Para Jesucristo las grandezas humanas no son el soporte de los valores espirituales. No serán los honores, las riquezas materiales y los bienes temporales las características de un cristiano auténtico; sólo podrá identificarse con Él quien viva con la certeza que "la auténtica grandeza del discípulo está en ser el último como Servidor fiel".
En un mundo de tantas pretensiones y apariencias, el cristiano debe convertirse en un predicador eficaz del Evangelio mediante una vida ejemplar, esto implica que su persona debe transpirar a Jesús. Todos sus actos y su vida deben gritar que pertenece a Jesús. Su quehacer es imagen real de una vida evangélica.
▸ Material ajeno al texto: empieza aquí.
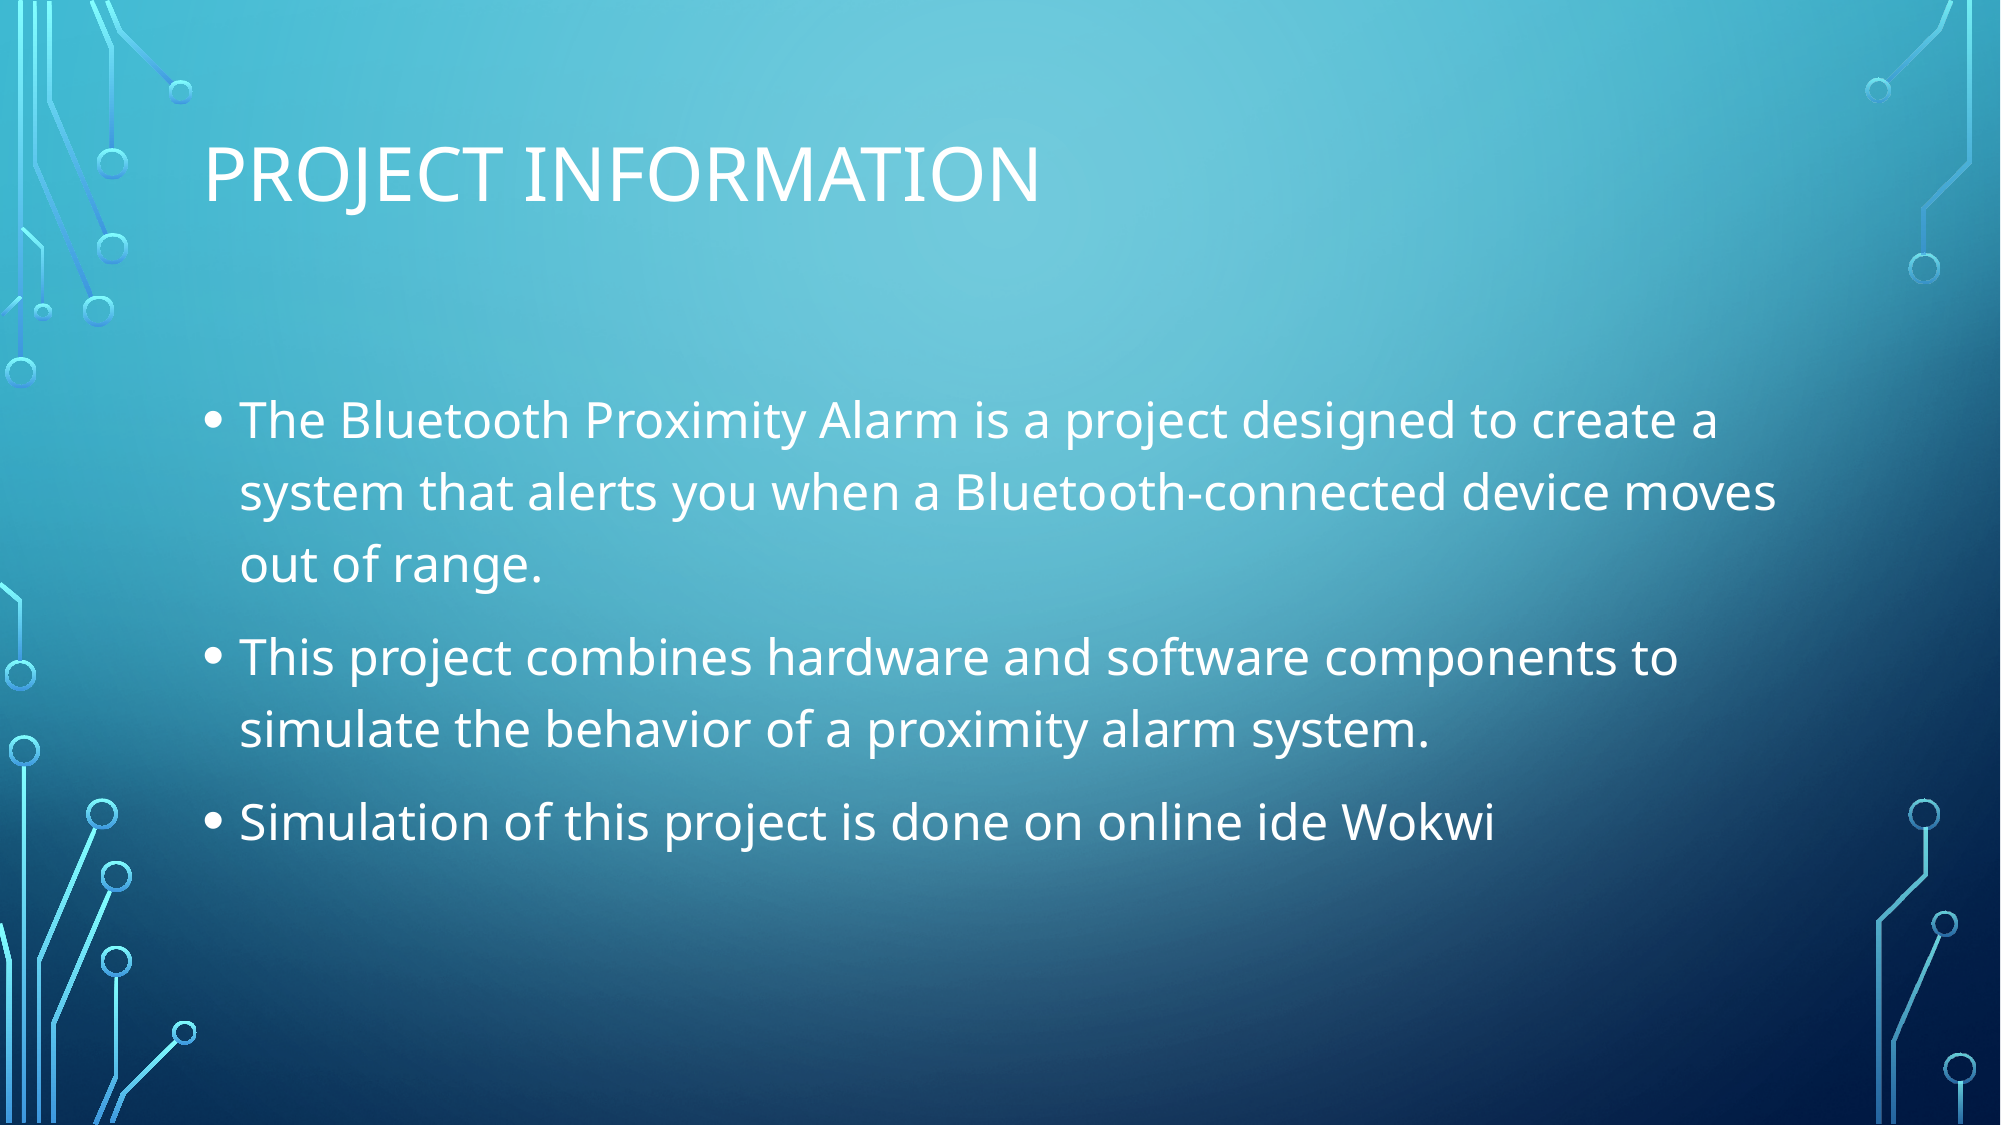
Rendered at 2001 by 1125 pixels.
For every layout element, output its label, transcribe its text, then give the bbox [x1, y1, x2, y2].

list The Bluetooth Proximity Alarm is a project designed to create a system that alerts you when a Bluetooth-connected device moves out of range. This project combines hardware and software components to simulate the behavior of a proximity alarm system. Simulation of this project is done on online ide Wokwi [187, 369, 1813, 950]
title Project Information [187, 101, 1813, 344]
En síntesis: “Todo nuestro ser debe convertirse en una predicación viva, en un reflejo de Jesús, en un perfume de Jesús, algo que grite Jesús, que haga ver a Jesús, que resplandezca como una imagen de Jesús”. Esto sólo podrá lograrse cuando tengamos los mismos sentimientos de Cristo Jesús. A propósito nos dice San Pablo: “Tengan entre ustedes los mismos sentimientos de Cristo Jesús. Él, que era de condición divina, no consideró esta igualdad con Dios como algo que debía guardar celosamente: al contrario, se anonadó a sí mismo…“ (Fil, 2,5-7)
Quien es capaz de abandonarse en las manos de Dios y de entregar desinteresadamente lo mejor de sí al servicio de los demás, en especial a los pobres y afligidos, ha comprendido que su nobleza y felicidad verdaderas radica en su “confianza inquebrantable en Dios y en triunfo de su Reino” y en servir a los demás al estilo de Jesús, el Señor.